WHAT YOU ARE ASKED TO DO:
Your answer must be a single number: the count of lines in the records below that include the string "macros".

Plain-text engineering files
********

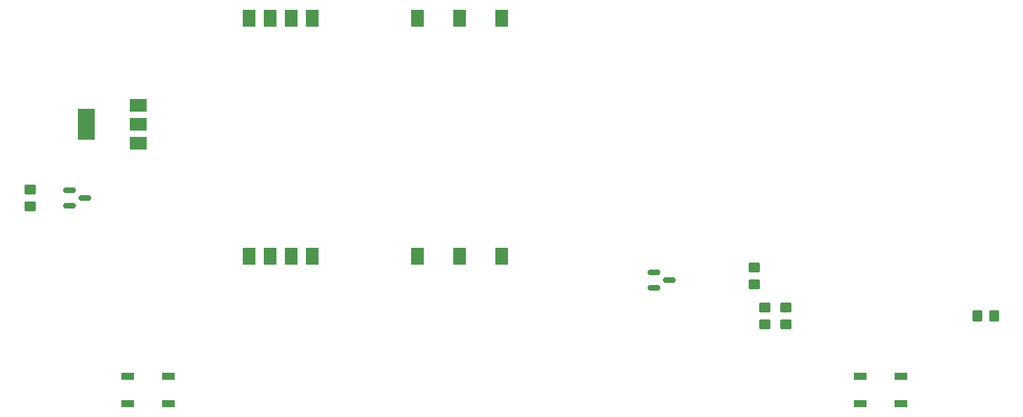
<source format=gbr>
%TF.GenerationSoftware,KiCad,Pcbnew,7.0.8-7.0.8~ubuntu20.04.1*%
%TF.CreationDate,2023-11-26T17:45:29+01:00*%
%TF.ProjectId,bouilloire_pcb,626f7569-6c6c-46f6-9972-655f7063622e,rev?*%
%TF.SameCoordinates,Original*%
%TF.FileFunction,Paste,Top*%
%TF.FilePolarity,Positive*%
%FSLAX46Y46*%
G04 Gerber Fmt 4.6, Leading zero omitted, Abs format (unit mm)*
G04 Created by KiCad (PCBNEW 7.0.8-7.0.8~ubuntu20.04.1) date 2023-11-26 17:45:29*
%MOMM*%
%LPD*%
G01*
G04 APERTURE LIST*
G04 Aperture macros list*
%AMRoundRect*
0 Rectangle with rounded corners*
0 $1 Rounding radius*
0 $2 $3 $4 $5 $6 $7 $8 $9 X,Y pos of 4 corners*
0 Add a 4 corners polygon primitive as box body*
4,1,4,$2,$3,$4,$5,$6,$7,$8,$9,$2,$3,0*
0 Add four circle primitives for the rounded corners*
1,1,$1+$1,$2,$3*
1,1,$1+$1,$4,$5*
1,1,$1+$1,$6,$7*
1,1,$1+$1,$8,$9*
0 Add four rect primitives between the rounded corners*
20,1,$1+$1,$2,$3,$4,$5,0*
20,1,$1+$1,$4,$5,$6,$7,0*
20,1,$1+$1,$6,$7,$8,$9,0*
20,1,$1+$1,$8,$9,$2,$3,0*%
G04 Aperture macros list end*
%ADD10RoundRect,0.250000X0.350000X0.450000X-0.350000X0.450000X-0.350000X-0.450000X0.350000X-0.450000X0*%
%ADD11RoundRect,0.250000X0.450000X-0.350000X0.450000X0.350000X-0.450000X0.350000X-0.450000X-0.350000X0*%
%ADD12RoundRect,0.150000X-0.587500X-0.150000X0.587500X-0.150000X0.587500X0.150000X-0.587500X0.150000X0*%
%ADD13R,1.500000X0.900000*%
%ADD14R,1.500000X2.030000*%
%ADD15RoundRect,0.250000X-0.450000X0.350000X-0.450000X-0.350000X0.450000X-0.350000X0.450000X0.350000X0*%
%ADD16R,2.000000X1.500000*%
%ADD17R,2.000000X3.800000*%
G04 APERTURE END LIST*
D10*
%TO.C,R3*%
X121650000Y21590000D03*
X119650000Y21590000D03*
%TD*%
D11*
%TO.C,R2*%
X92710000Y25400000D03*
X92710000Y27400000D03*
%TD*%
D12*
%TO.C,Q2*%
X80596500Y24958000D03*
X80596500Y26858000D03*
X82471500Y25908000D03*
%TD*%
D13*
%TO.C,D2*%
X105500000Y14350000D03*
X105500000Y11050000D03*
X110400000Y11050000D03*
X110400000Y14350000D03*
%TD*%
D14*
%TO.C,PS1*%
X62230000Y57530000D03*
X57150000Y57530000D03*
X52070000Y57530000D03*
X39370000Y57530000D03*
X36830000Y57530000D03*
X34290000Y57530000D03*
X31750000Y57530000D03*
X31750000Y28830000D03*
X34290000Y28830000D03*
X36830000Y28830000D03*
X39370000Y28830000D03*
X52070000Y28830000D03*
X57150000Y28830000D03*
X62230000Y28830000D03*
%TD*%
D15*
%TO.C,R5*%
X93980000Y22590000D03*
X93980000Y20590000D03*
%TD*%
%TO.C,R4*%
X96520000Y22590000D03*
X96520000Y20590000D03*
%TD*%
D11*
%TO.C,R1*%
X5334000Y34814000D03*
X5334000Y36814000D03*
%TD*%
D13*
%TO.C,D1*%
X17108000Y14350000D03*
X17108000Y11050000D03*
X22008000Y11050000D03*
X22008000Y14350000D03*
%TD*%
D16*
%TO.C,U2*%
X18390000Y42404000D03*
X18390000Y44704000D03*
D17*
X12090000Y44704000D03*
D16*
X18390000Y47004000D03*
%TD*%
D12*
%TO.C,Q1*%
X10063000Y34864000D03*
X10063000Y36764000D03*
X11938000Y35814000D03*
%TD*%
M02*

</source>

********

SOLVED EXERCISE:
2